In the end, "The Autopsy" reveals itself to be not just an alien invasion story that explores our insignificance, not just an answer to whether or not a benevolent, malevolent, or non-existent god created and designed humanity, but a reminder; one whose twist has as much to do with its success as any of its provocative visuals.

The Autopsy's true twist is its thesis

There are aspects of humanity — our love for one another, or our willingness to reject our animal instinct to live so that someone else might — that we'd be unable to explain even if we had all the answers. When the alien says, "we must not be understood," it's a front: the desperate wizard telling us not to look behind the curtain. And when Winters subsequently outsmarts the alien, the latter's ominous posturing — and, by extension, our own preoccupation with needing answers — suddenly look silly. 

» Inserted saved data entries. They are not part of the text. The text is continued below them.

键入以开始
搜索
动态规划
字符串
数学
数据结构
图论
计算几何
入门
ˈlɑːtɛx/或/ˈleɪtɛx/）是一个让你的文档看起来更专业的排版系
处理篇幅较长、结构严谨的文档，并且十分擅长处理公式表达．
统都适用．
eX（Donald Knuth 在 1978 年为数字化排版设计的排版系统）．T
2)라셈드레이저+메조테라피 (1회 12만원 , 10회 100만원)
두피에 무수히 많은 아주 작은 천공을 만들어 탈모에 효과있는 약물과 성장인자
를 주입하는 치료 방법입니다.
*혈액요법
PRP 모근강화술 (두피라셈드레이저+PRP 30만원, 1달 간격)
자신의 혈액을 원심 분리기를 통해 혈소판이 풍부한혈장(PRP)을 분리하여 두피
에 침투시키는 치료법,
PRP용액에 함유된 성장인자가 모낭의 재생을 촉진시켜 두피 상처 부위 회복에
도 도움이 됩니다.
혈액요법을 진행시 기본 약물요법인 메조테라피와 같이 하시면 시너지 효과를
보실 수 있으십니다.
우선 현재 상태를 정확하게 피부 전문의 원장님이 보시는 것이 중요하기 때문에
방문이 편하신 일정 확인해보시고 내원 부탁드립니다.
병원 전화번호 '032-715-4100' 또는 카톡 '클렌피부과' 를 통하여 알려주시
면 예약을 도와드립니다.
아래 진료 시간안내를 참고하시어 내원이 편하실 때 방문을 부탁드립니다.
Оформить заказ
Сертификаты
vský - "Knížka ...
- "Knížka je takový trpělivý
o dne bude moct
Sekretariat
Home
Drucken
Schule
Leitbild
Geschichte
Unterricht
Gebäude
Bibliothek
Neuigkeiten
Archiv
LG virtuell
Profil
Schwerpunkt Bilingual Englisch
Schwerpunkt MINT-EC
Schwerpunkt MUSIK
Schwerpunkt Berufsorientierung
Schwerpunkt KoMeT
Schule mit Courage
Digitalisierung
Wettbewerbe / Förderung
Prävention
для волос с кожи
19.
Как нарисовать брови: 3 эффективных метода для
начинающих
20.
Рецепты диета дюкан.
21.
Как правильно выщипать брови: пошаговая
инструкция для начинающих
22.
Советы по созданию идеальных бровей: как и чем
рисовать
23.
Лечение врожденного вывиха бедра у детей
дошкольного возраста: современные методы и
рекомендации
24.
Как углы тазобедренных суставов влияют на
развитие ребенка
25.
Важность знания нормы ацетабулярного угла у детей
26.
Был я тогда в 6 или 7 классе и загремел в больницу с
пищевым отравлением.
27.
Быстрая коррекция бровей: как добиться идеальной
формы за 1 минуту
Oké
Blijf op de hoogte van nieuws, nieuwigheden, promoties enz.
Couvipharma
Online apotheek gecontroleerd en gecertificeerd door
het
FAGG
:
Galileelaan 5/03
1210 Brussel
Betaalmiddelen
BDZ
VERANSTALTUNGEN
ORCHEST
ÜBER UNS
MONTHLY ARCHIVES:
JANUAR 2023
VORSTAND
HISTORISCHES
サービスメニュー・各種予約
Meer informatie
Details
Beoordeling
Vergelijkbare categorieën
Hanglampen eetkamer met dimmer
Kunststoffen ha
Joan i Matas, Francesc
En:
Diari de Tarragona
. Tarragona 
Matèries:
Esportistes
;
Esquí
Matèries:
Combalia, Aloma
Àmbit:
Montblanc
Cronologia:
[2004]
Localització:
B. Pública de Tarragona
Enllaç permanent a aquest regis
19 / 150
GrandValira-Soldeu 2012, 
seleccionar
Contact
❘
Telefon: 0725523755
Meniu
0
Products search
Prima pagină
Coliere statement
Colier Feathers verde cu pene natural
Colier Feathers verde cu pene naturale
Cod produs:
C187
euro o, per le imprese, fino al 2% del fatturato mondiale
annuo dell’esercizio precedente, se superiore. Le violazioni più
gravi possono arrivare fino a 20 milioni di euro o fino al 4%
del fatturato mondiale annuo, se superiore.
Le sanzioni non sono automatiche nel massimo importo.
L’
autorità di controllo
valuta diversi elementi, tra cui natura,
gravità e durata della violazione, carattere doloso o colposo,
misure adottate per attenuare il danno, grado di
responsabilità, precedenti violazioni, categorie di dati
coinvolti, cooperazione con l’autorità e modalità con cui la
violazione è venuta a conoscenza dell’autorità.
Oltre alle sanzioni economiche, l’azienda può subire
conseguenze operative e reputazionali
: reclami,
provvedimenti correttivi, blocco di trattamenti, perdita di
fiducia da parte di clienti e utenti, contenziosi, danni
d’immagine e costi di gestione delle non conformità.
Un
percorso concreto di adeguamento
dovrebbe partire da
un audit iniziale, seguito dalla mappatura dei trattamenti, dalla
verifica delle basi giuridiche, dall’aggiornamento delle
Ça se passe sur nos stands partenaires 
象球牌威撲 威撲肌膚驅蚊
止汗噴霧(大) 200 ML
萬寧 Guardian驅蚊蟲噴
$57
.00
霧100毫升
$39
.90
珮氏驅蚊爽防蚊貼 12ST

And so, Winters laughs. He may be a man of science, and he may see life, from a physiological standpoint, as wholly unromantic, but in the end, it's a combination of his knowledge of science and his love for his friend that "saves" him. As we travel through Winters' neurons and synapses, it's impossible not to see the distinctly human shapes in the intricate imprints and designs. Yes, they resemble the (potentially) malevolently-designed spider web, but they also resemble cave paintings: those first recordings humanity made as we evolved to question and reflect through art. We may not be the evolution superstars that the alien is, but we possess the ability to live on long after our deaths. 

Thus, Winters was right all along: We are, as he says, "all heading for the same destination" — not heaven or hell or dust but memory. And Winters' remembering that the recorder (a tech-based form of memory) will tell his story is a brilliant means of reiterating the ultimate thesis of "The Autopsy."